National Space Agency of Singapore

Agency overview
- Formed: 1 April 2026
- Preceding agency: Office of Space Technology & Industry;
- Jurisdiction: Government of Singapore
- Employees: 30
- Agency executive: Ngiam Le Na, Chief Executive;
- Parent department: Ministry of Trade and Industry (Singapore)
- Website: www.space.gov.sg

= National Space Agency of Singapore =

Space agency of Singapore

The National Space Agency of Singapore (NSAS) is a department of the Ministry of Trade and Industry set up in 2026. It aims to allow Singapore to leverage on the opportunities and potential of the global space economy for national and regional needs, building upon the functions of the former Office of Space Technology & Industry.

As of April 2026, the current Chief Executive of NSAS is Ngiam Le Na. She previously served as Deputy Chief Executive Officer at DSO National Laboratories.

== Background ==
The Office for Space Technology and Industry (OSTIn) was set up in 2013 to drive the development of small satellite capabilities and new sensor technologies. In 2020, its mandate expanded to include the development of the workforce in the industry, as well as to grow international partnerships.

In 2022, OSTIn launched the Space Technology Development Programme with $210 million in funding for space technology development and talent training.

== History ==
NSAS was first announced by Minister-in-charge of Energy and Science and Technology Tan See Leng on 2 February 2026. It replaced the former OSTIn, which was folded into NSAS. It has a staff of 30 officers from the former OSTIn.
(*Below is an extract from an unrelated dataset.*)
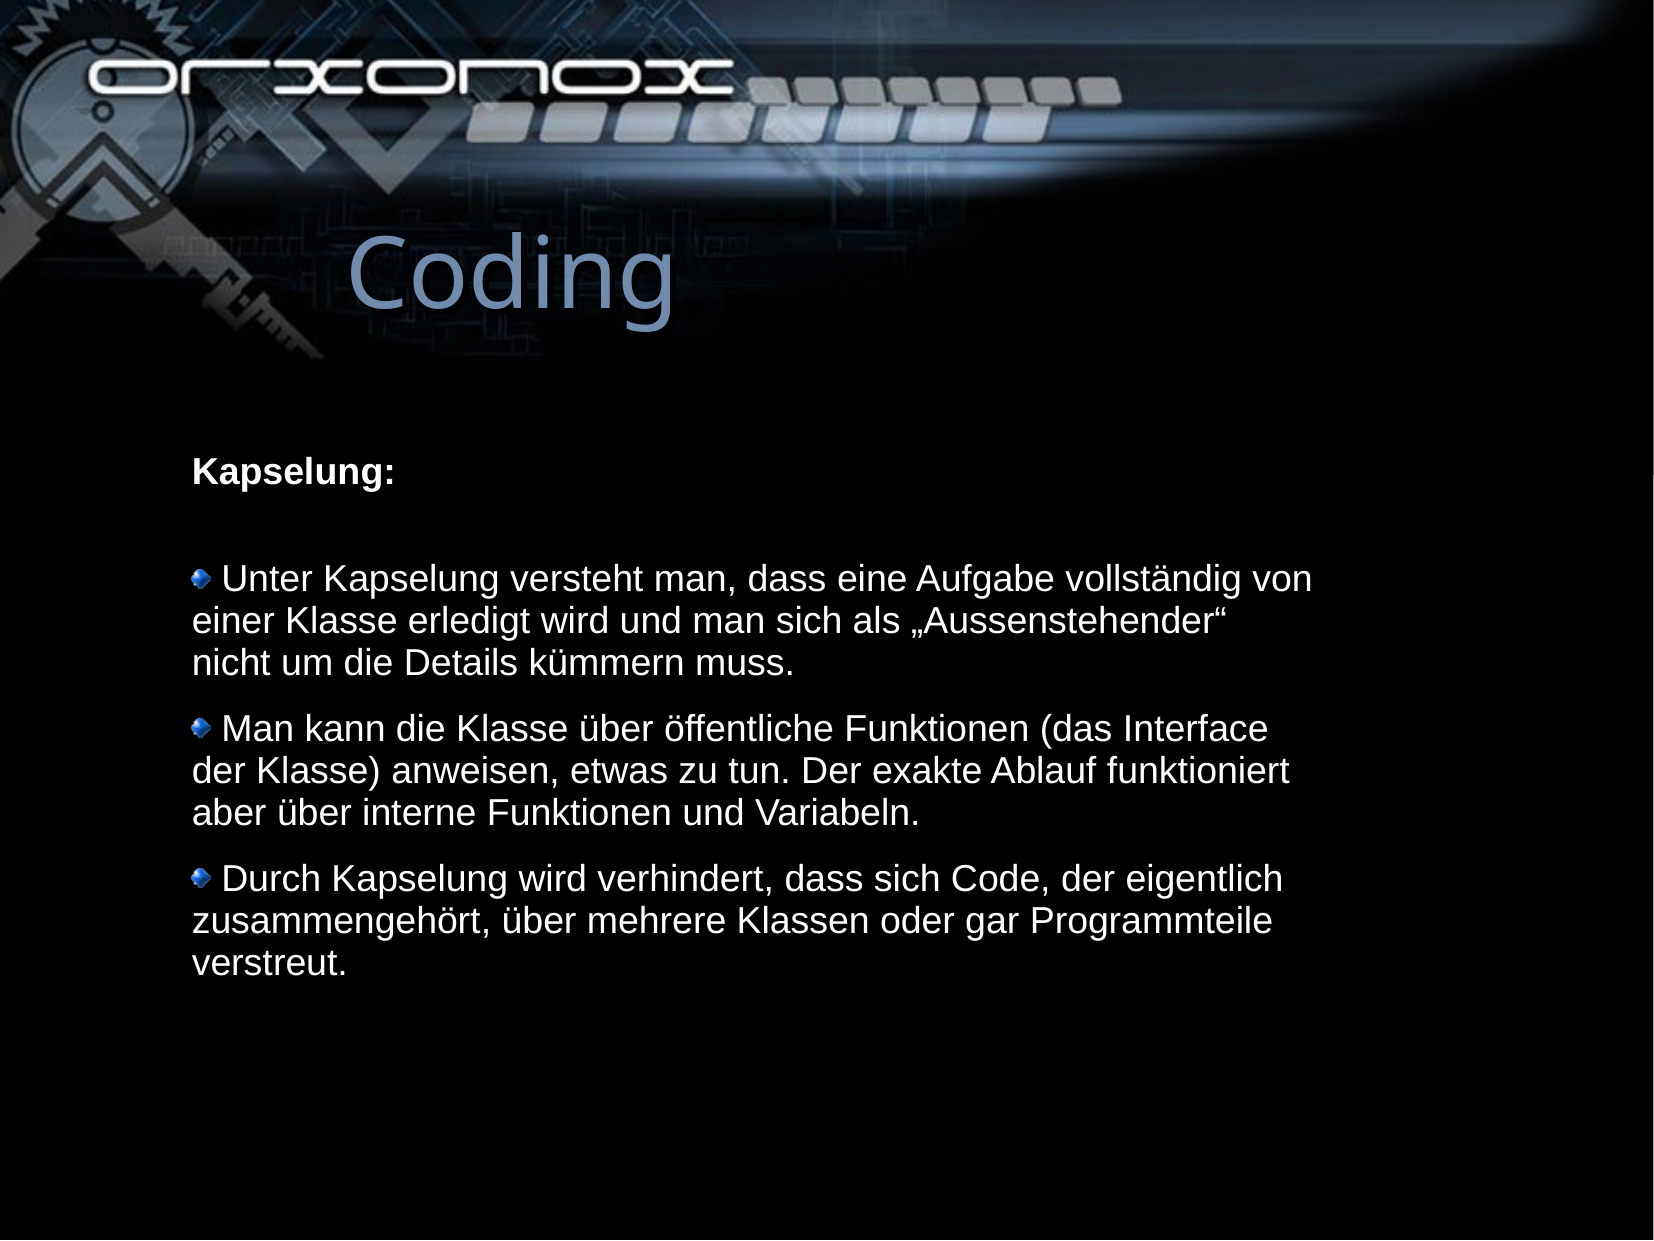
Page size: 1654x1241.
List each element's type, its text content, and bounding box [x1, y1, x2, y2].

text_box Coding [330, 194, 1306, 344]
picture [0, 0, 1654, 475]
text_box Kapselung: Unter Kapselung versteht man, dass eine Aufgabe vollständig von einer Klasse erledigt wird und man sich als „Aussenstehender“ nicht um die Details kümmern muss. Man kann die Klasse über öffentliche Funktionen (das Interface der Klasse) anweisen, etwas zu tun. Der exakte Ablauf funktioniert aber über interne Funktionen und Variabeln. Durch Kapselung wird verhindert, dass sich Code, der eigentlich zusammengehört, über mehrere Klassen oder gar Programmteile verstreut. [177, 442, 1329, 993]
In July 2026, NSAS and the Japan Aerospace Exploration Agency signed a memorandum of cooperation at the SPACETIDE conference in Tokyo. It was the first bilateral space-agency agreement between Singapore and Japan. The agreement covered cooperation in space-technology development and applications, space science and exploration, industry development, education and outreach, and policy and regulatory exchanges. The agencies also agreed to promote collaboration between Singaporean and Japanese companies through JAXA's Co-funded Business Promotion Framework.

== Function ==
The National Space Agency of Singapore is responsible for coordinating the development and implementation of national space-related policies and programmes. Its functions include supporting research and development in space technologies, facilitating the growth of the domestic space industry, and promoting international cooperation.

The agency also oversees the development of regulatory frameworks governing space activities in Singapore and coordinates space-related operations across government agencies. According to official statements, it does not prioritise the development of launch capabilities due to spatial constraints.